Greg Wilkins added a comment - 16/Dec/08 07:07 AM

The Eof exception implies that your client is closing the connection while content is still being sent. Can this happen?
If so, then you can silently ignore(but log in debug) this exception (but best not to close while writing content).

The second exception looks like an attempt to generate an error page for the first exception - should not be a problem if you silently ignore the first exception.


Jan Bartel added a comment - 23/Dec/08 10:14 AM

Greg,

I checked in the change to AbstractGenerator.isBufferFull() see svn rev 4213. Please review.

Jan


David Yu added a comment - 01/Jul/09 03:42 AM

The invalid port returned from Connector.getLocalPort() was extremely random.
The accepted solution was simply to restart the connector and get the new valid port when its restarted.


Owen O'Malley added a comment - 01/Jul/09 12:04 PM

That is an unfortunate response to an observed race condition.


Greg Wilkins added a comment - 02/Jul/09 03:40 AM

Owen,

We are working to remove this close race.
It's not yet 100% fixed, but we will address it soon.

I'll reopen this issue so that we can close it when we have the 100% fix, but I'll reduce the priority because the exception thrown is essentially just noise (in the case that we understand it).


Greg Wilkins added a comment - 26/Aug/09 03:37 AM

Oh my previous comment was about the wrong race condition... I was talking about the issue if somebody closes a connection as it is being written to.

David was discussion a getLocalPort issue that I believe was fixed.
We have certainly not observed getLocalPort returning incorrect values and we heavily use it in our test harnesses.

But I'll reinvestigate anyway.


Greg Wilkins added a comment - 26/Aug/09 03:50 AM

https://issues.apache.org/jira/browse/HADOOP-4744 is closed, so I think the getLocalPort issue is indeed fixed.
The open issue associated with this is https://issues.apache.org/jira/browse/MAPREDUCE-258
Apparently int is not sufficient size for hadoop, so perhaps another approach is required.


Chris Douglas added a comment - 26/Aug/09 05:49 AM

As David said earlier, the "resolution" for HADOOP-4744 was to check if the race was lost, and retry. It looks like the race condition still exists.

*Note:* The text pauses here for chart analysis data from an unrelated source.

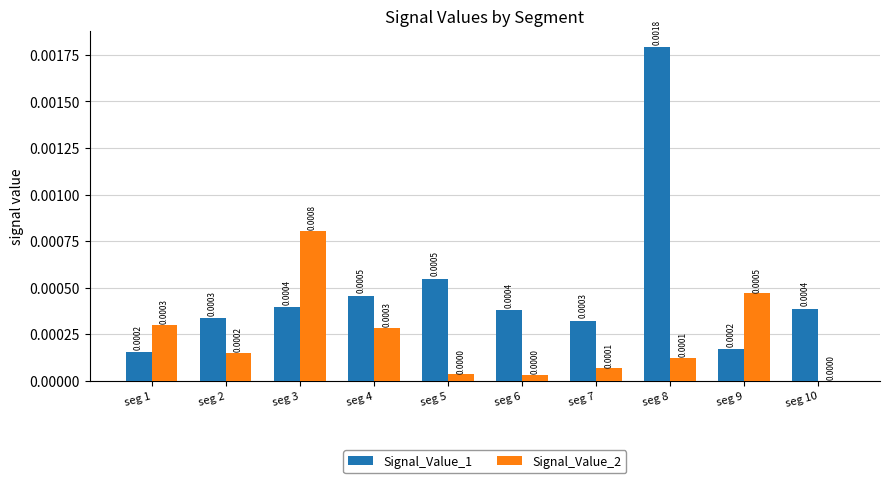

Is the value of Signal_Value_1 at seg 5 greater than the value of Signal_Value_2 at seg 6?

Yes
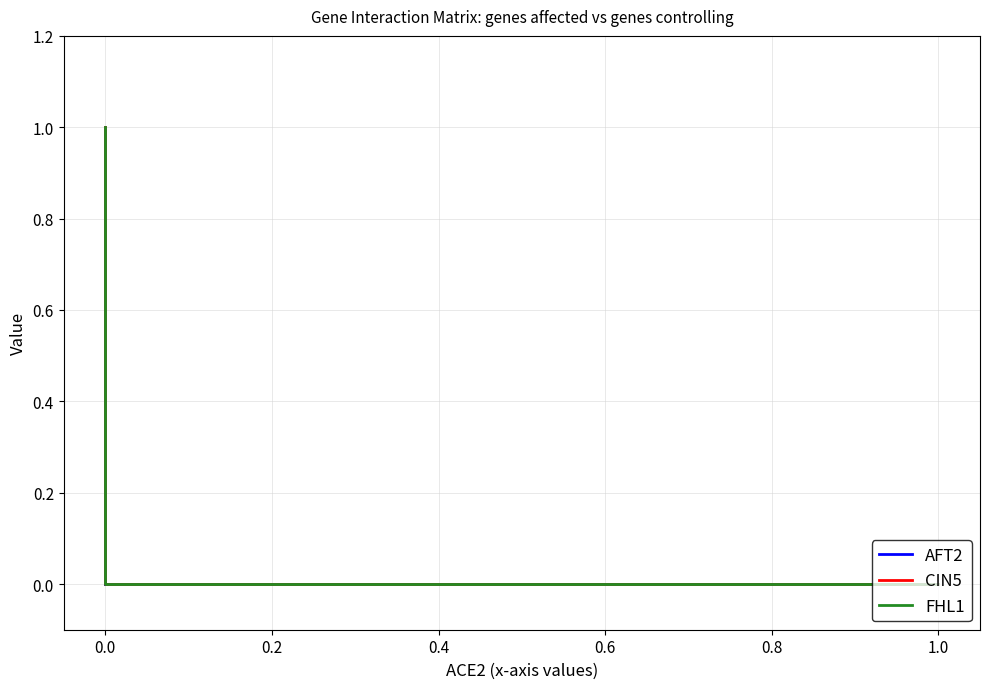

Does the chart display data point markers on the line(s)?

No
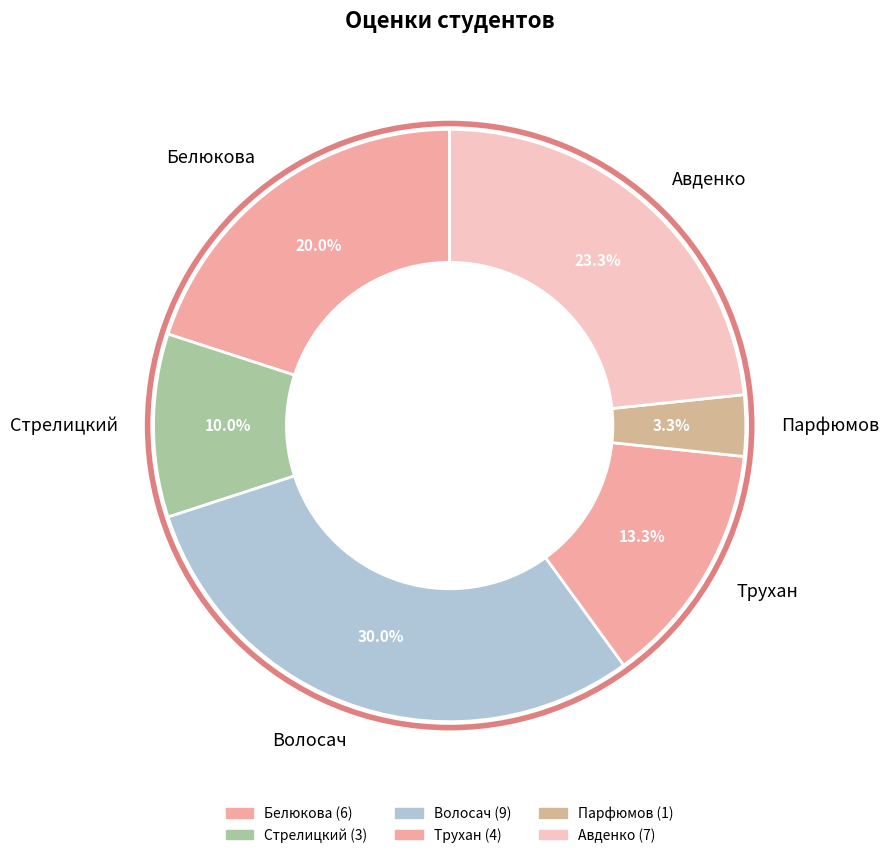

What is the smallest slice in the pie chart?

Парфюмов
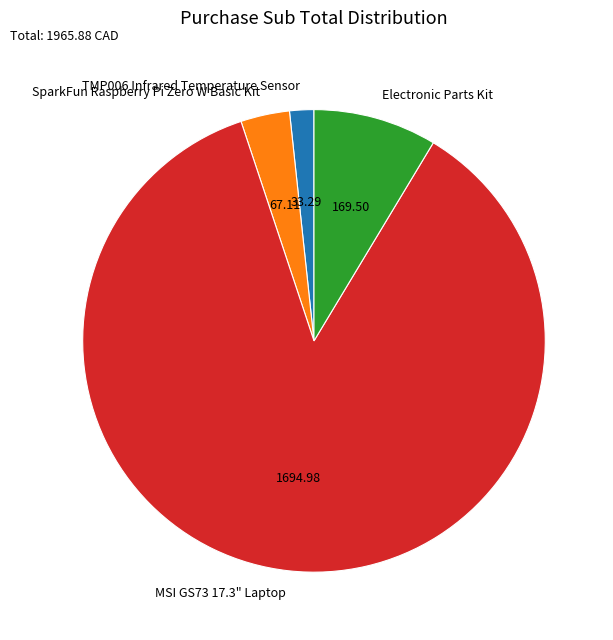

Between Electronic Parts Kit and MSI GS73 17.3" Laptop, which is larger?

MSI GS73 17.3" Laptop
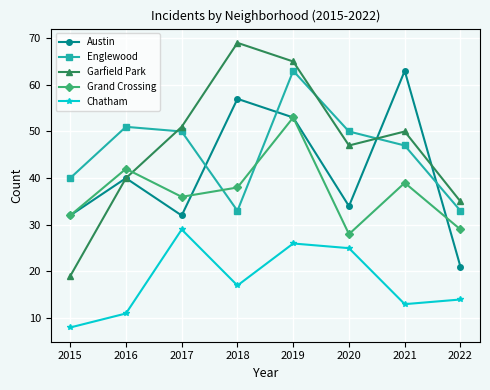

Does the chart display data point markers on the line(s)?

Yes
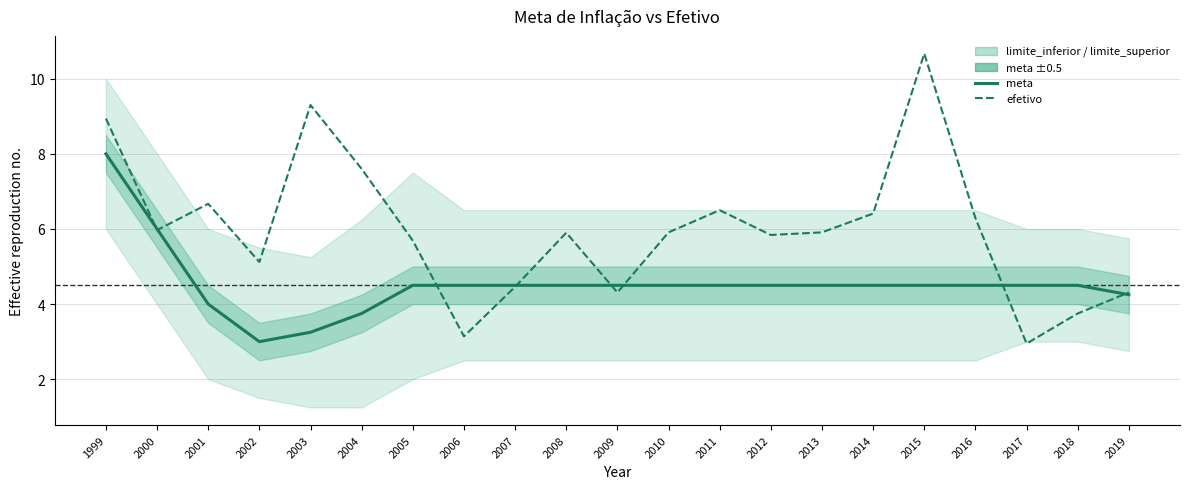

What is the sum of all efetivo values?

125.6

Greg Wilkins added a comment - 26/Aug/09 08:50 AM

OK, so I've looked at this again, and I just cannot see how the localPort can be -1 unless the open fails somehow.

I've written a test harness to try to reproduce the problem, but it does not for me.
Could somebody who see the problem on hadoop run the OpenCloseTest and see if they can reproduce.

thanks


Greg Wilkins added a comment - 26/Aug/09 08:51 AM

pass this test a list of interface addresses on the command line


Chris Douglas added a comment - 31/Aug/09 05:29 AM

I couldn't reproduce this with OpenCloseTest and our default interface. I'll try to reproduce in our specific use of Jetty in the next few weeks.


Joakim Erdfelt added a comment - 02/Mar/10 03:11 PM

Looks like https://issues.apache.org/jira/browse/HADOOP-6528 is a re-emergence of this problem.


Joakim Erdfelt added a comment - 02/Mar/10 03:12 PM

Adding tracking for similar (now closed) issue at https://issues.apache.org/jira/browse/HADOOP-6386


Greg Wilkins added a comment - 03/Mar/10 01:26 AM

Joakim,

can you have a look at this? I've poured over the code and tried numerous tests and I fail to see how we can return -1 there.

thanks


Steve Loughran added a comment - 16/Mar/10 04:45 PM

One possibility is that something needs to be marked as volatile but it isn't, so its being cached or prefetched -and the change isn't been picked up. I've encountered that in some projects.